70.      In dit stadium wil ik beklemtonen dat de interveniërende regeringen en de Commissie weliswaar een groot deel van hun respectieve opmerkingen hebben gewijd aan de uiteenzetting dat „hun” benadering niet in strijd is met het arrest Lexel – omdat (i) de onderhavige zaak dient te worden onderscheiden van de zaak die heeft geleid tot dat arrest en/of (ii) dat arrest niet kan worden gelezen op de door X voorgestane wijze – maar dat deze uiteenzetting mij niet heeft overtuigd. Uit punt 66 hierboven volgt dat de litigieuze bepalingen van het Nederlandse recht in alle relevante opzichten(28) een treffende gelijkenis vertonen met de regels die aan de orde waren in de zaak Lexel. Met name hebben die regels precies hetzelfde doelwit: groepsinterne leningen die enkel (of hoofdzakelijk) zijn aangegaan om een belastingvoordeel te verkrijgen. Het algemene vraagstuk is dus hetzelfde: of en in hoeverre een dergelijke lening kan worden beschouwd als (een onderdeel van) een „volstrekt kunstmatige constructie” en door de belastingautoriteiten als zodanig kan worden behandeld. Daarbij komt dat het arrest Lexel niet vaag of dubbelzinnig is waardoor het zich op dat punt zou lenen voor verschillende lezingen. Naar mijn mening kan het alleen worden gelezen in de zin waarin X het heeft opgevat.(29) Het Hof heeft namelijk geoordeeld dat geen relevantie toekomt aan het doel waarvoor de lening is aangegaan, en heeft in de plaats daarvan een onderscheid gemaakt tussen leningen die worden aangegaan tegen marktconforme voorwaarden (die het als echt heeft aangemerkt) en die welke niet tegen zulke voorwaarden worden aangegaan (die het als kunstmatig heeft aangemerkt). Derhalve is de enige resterende vraag of het Hof in de onderhavige zaak het arrest Lexel moet bevestigen of ervan moet afwijken.

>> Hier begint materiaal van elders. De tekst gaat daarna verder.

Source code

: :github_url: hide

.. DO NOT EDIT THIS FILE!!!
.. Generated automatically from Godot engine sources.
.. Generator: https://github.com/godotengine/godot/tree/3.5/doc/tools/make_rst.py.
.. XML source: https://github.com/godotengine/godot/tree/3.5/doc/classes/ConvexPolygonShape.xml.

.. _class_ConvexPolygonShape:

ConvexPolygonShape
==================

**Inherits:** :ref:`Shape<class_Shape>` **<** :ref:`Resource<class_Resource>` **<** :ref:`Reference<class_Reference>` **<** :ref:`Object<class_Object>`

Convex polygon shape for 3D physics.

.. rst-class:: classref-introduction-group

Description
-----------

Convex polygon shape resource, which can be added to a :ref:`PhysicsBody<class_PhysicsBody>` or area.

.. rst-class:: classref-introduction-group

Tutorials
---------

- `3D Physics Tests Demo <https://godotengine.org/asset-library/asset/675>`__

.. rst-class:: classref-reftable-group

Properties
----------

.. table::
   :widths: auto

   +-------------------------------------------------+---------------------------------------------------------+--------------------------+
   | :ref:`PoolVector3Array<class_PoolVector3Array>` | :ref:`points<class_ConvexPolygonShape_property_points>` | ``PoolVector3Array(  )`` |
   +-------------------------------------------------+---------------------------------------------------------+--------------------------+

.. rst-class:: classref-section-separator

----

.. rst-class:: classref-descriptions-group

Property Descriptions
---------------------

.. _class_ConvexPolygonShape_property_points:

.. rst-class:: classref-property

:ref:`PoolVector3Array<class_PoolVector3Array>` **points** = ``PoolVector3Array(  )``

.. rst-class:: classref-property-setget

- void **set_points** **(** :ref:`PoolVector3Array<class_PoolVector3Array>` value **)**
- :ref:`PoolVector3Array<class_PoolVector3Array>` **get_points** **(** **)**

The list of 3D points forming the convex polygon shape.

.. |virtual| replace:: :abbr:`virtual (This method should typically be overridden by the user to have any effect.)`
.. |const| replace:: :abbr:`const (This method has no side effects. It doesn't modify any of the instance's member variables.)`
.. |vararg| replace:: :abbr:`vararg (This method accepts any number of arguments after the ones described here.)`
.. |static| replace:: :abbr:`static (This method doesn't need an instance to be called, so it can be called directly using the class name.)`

71.      Mijns inziens is de benadering die de interveniërende regeringen en de Commissie voorstaan, de juiste. Ik verzoek het Hof dan ook met klem om terug te komen van de benadering waarvoor het op dit punt koos in het arrest Lexel.

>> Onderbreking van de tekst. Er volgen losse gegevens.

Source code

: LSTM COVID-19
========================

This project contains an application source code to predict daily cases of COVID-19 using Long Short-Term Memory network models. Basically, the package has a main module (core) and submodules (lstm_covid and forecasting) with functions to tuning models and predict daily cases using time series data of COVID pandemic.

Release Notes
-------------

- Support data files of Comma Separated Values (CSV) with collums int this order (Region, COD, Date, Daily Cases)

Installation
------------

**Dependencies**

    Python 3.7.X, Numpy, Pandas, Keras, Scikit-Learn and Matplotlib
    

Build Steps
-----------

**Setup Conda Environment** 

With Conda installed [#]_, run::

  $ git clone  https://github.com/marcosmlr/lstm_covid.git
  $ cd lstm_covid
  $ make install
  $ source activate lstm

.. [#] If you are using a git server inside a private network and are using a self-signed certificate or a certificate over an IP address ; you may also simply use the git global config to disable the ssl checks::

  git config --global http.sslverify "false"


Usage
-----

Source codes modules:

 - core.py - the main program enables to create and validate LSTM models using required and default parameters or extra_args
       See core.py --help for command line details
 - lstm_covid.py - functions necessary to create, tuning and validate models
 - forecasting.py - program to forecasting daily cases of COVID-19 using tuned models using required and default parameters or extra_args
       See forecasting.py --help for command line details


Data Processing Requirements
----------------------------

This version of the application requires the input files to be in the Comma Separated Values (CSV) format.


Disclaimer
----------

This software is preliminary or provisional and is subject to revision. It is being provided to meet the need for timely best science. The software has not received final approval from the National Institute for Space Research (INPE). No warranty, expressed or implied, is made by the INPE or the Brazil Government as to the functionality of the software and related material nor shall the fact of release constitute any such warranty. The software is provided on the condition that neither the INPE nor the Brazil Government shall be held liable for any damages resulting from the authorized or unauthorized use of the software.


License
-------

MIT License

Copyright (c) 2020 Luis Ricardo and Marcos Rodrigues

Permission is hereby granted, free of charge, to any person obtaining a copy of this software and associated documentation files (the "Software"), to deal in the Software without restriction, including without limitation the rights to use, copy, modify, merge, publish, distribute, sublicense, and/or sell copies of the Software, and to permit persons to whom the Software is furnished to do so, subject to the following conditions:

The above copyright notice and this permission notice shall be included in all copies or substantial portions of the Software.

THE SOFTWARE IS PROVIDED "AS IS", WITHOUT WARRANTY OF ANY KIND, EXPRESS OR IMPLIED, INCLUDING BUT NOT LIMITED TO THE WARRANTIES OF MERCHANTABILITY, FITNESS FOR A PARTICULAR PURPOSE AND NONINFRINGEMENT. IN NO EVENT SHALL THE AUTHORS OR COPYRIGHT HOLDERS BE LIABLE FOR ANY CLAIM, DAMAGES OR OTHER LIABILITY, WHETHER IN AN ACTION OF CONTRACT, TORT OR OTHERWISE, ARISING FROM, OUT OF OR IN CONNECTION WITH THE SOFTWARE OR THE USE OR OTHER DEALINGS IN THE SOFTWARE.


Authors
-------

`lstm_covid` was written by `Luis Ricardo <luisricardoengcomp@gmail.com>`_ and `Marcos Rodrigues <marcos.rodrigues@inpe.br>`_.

72.      De door artikel 49 VWEU gewaarborgde vrijheid van vestiging biedt ruimschoots gelegenheid voor fiscale „optimalisatie”. Het Hof heeft meermaals geoordeeld dat Europese groepen van ondernemingen het recht hebben om die vrijheid te benutten door in andere lidstaten dochterondernemingen te vestigen om van een gunstige belastingregeling te profiteren.(30) Zoals X betoogt, had A dan ook het recht om – precies om die reden – C, de interne bank van haar groep, te vestigen in België. Evenzo staat het C vrij om leningen te verstrekken aan andere tot de groep behorende ondernemingen die zijn gevestigd in andere lidstaten, zoals X in Nederland. Grensoverschrijdende groepsinterne leningen zijn als zodanig niet verwerpelijk.(31) Een dergelijke lening kan zonder twijfel betekenen dat de vennootschapsbelastinggrondslag van de kredietnemende onderneming in haar lidstaat van vestiging lager uitvalt. Door de rente over die lening af te trekken van haar belastbare winst, verlaagt die onderneming immers haar belastingschuld in die lidstaat. In feite wordt een deel van de door de kredietnemende onderneming behaalde winst – in de vorm van rentelasten – verschoven van de lidstaat waar deze onderneming gevestigd is naar de lidstaat waar de kredietgevende onderneming gevestigd is. Dat is echter iets wat de lidstaten in beginsel moeten aanvaarden in een geïntegreerde, uniforme markt als de interne markt van de Europese Unie.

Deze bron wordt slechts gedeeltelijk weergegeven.